I don't care that they've won only one World Series -- the Braves have done it right for a long time. Same goes for the Yankees. Heck, I was part of one of these myself. Being a member of the 1992 Phillies was akin to working on a chain gang. Fans would come out to see us out of morbid curiosity. We stunk. But the next season we are being hailed as Gypsies, Tramps and Thieves and we're America's team headed to the World Series to battle the Canadian-based Blue Jays, upside down flag and all. Oh, by the way, we drew over three million people that year.

You can apply this theory to just about every city in baseball. Remember the Cleveland Indians of the 1970s and '80s? They modeled themselves, in my opinion, after the Braves and are now one of the most respected franchises in sports for the incredible turnaround they've performed.

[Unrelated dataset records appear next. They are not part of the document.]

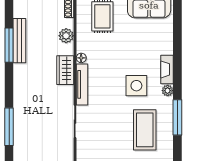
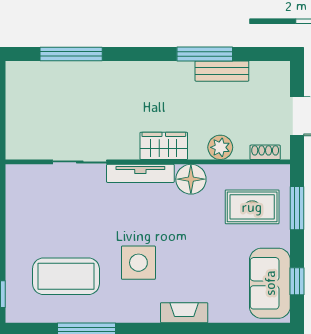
bench: (19, 41) -> (222, 71), width x0.73
floor lamp: (81, 58) -> (191, 179), width x1.89, depth x1.89
fireplace: (167, 69) -> (184, 313), moved
plant: (168, 91) -> (130, 314), removed

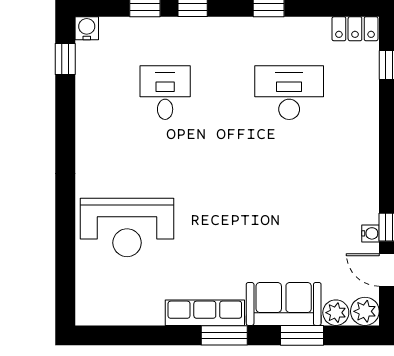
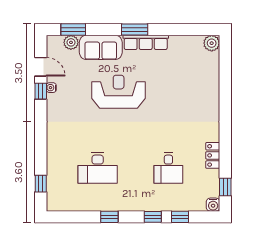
locker: (355, 29) -> (213, 155), moved, turned -90
reception desk: (127, 227) -> (119, 92), moved
plant: (365, 311) -> (212, 43), moved
window: (302, 335) -> (73, 29), moved

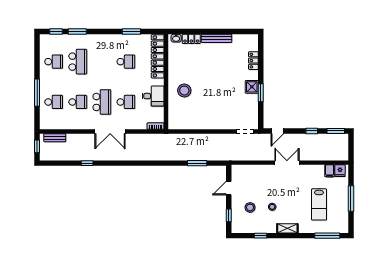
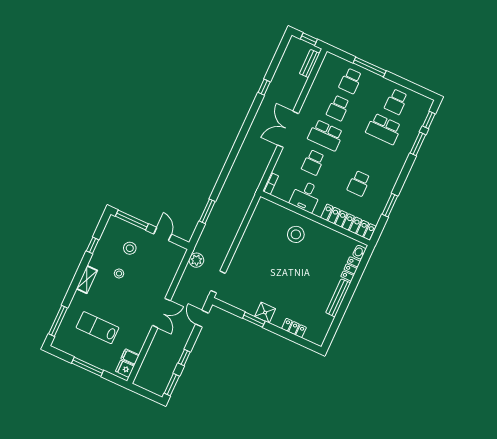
plant: (236, 155) -> (196, 260), added
window: (229, 215) -> (132, 220), width x2.17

What does this all mean to the fan? First, I would guess that you really don't care, you just want to see baseball. We owe it to you to make it work. I don't think anyone in the game -- from club presidents to the commissioner to the grounds crew guy would tell you any different. Somehow, some way, this needs to be fixed now.

Making some changes
In the end, this article might ring hollow without me actually putting something in writing as to what I think would help fix the game, top to bottom.

1. Luxury tax. We agreed to this four years ago and we'd do it again I think, but it needs to be meaningful this time around, and needs to have a bigger impact.

2. Eliminate the DH; add a 26th roster spot. I'm not too sure you'd hear the players fight this, though with DHs in place right now you might have to grandfather this one.

3. Total realignment. Not one team here, one team there -- true realignment. Get rid of interleague play. If you want those geographic rivalries so bad, make them a consistent thing. Here's what I'd do:

AL East: Boston, Mets, Yankees, Montreal, Toronto
AL Central: Milwaukee, Minnesota, Detroit, St. Louis, Kansas City
AL West: Oakland, San Francisco, Seattle, Colorado
NL East: Philadelphia, Baltimore, Pittsburgh, Atlanta, Florida, Tampa Bay
NL Central: Cubs, White Sox, Cincinnati, Cleveland, Houston, Texas
NL West: Arizona, San Diego, Anaheim, Los Angeles

  • First thing you do is eliminate millions of dollars in travel, and you have every geographic rivalry you could wish for.

  • Then you add day/night doubleheaders to the schedule, shortening the length of the season.

    4. Tickets for kids. For every weekend game on the schedule teams would be required to offer unsold tickets to kids under a certain age for $1, no exceptions.

    5. Change the playoffs. You have two wild cards per league, playing in a first round best-of-3. The second round pits the best division-winning record vs. the winner of the first round, with the other two division winners facing off in a best of five.

    League Championship Series remains a best-of-7, and by the way, best record between the two teams playing dictates home-field advantage in a series, as it should have been the last hundred years.

    World Series is a best-of-7; home field goes to the team with the best record.

    Again, this is only my opinion. I've spent my entire life in the game of baseball, all 34 years of it as a fan, the last 15 as a player. As they so lovingly state it on ESPN, "It's what I do." I guess my point in all of this is to let you fans know that we players do care. We want to play baseball -- badly. There are examples to the contrary I am sure, and if you wanted to you could say so-and-so is a dog, he just plays for the money.

    But just like we don't categorize you as a group based on the drunken, tank-top wearing beer-bellied heckler that cuts loose with a flurry of sailor language on our mothers when we stink, we'd ask the same in return. We aren't whining, we aren't complaining, we just want to make sure that you know we want to play ball.